Why daytime wounds heal faster than those that happen at night
Science has just given us another reason to sleep the night away.
Researchers in England have discovered that wounds suffered during the day heal faster than those that are inflicted at night. It sounds bizarre, but apparently the secret lies with your body’s internal clock. Skin cells known as fibroblasts, which are key to healing cuts and scrapes, are more active during the hours in which you are normally awake.
A team of scientists from the Medical Research Council’s Laboratory of Molecular Biology in Cambridge studied the behavior of fibroblasts. They’d hoped to see how the cells’ behavior changed depending on the time of day.
Their research, which was published last month in Science’s Translational Medicine journal, found that just an eight-hour difference in the time a cut occurred could have a big effect on the healing process.

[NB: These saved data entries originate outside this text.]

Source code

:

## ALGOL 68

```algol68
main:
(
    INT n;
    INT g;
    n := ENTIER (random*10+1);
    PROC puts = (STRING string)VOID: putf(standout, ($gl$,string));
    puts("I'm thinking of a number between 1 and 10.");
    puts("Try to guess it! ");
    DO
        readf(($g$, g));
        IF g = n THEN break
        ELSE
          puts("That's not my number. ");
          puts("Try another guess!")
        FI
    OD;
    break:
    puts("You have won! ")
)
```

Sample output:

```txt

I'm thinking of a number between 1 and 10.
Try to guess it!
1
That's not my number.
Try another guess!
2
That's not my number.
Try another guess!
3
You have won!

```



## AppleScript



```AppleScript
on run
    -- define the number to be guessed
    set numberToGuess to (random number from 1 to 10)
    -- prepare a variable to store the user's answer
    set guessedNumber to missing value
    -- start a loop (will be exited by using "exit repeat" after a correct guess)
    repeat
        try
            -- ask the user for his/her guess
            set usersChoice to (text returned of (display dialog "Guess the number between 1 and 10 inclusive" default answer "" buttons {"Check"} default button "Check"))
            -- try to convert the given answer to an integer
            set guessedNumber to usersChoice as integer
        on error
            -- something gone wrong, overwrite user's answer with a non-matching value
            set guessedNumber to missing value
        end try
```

The team initially ran tests on wounded cells grown in petri dishes.
“You can see by eye … the [daytime] wounded ones take off and the [nighttime] one drags,” biologist John O’Neill told Science.
O’Neill’s team then tested their theory on mice and the results “astonished” them. They showed about twice as many fibroblasts moved to a mouse’s wound during daytime hours as compared to nighttime.
After checking data from the International Burn Injury Database, the scientists found that human wounds are also affected by timing. The team found that burns suffered at night took about 11 days longer to heal than similar burns that were suffered during the day. If you get a burn during the day, healing takes about 17 days, versus 28 days for an overnight burn.
The team hopes its research can deepen our understanding of the body’s internal clock and how it affects humans (you know, besides making you insanely tired at 2 p.m. every day for some reason).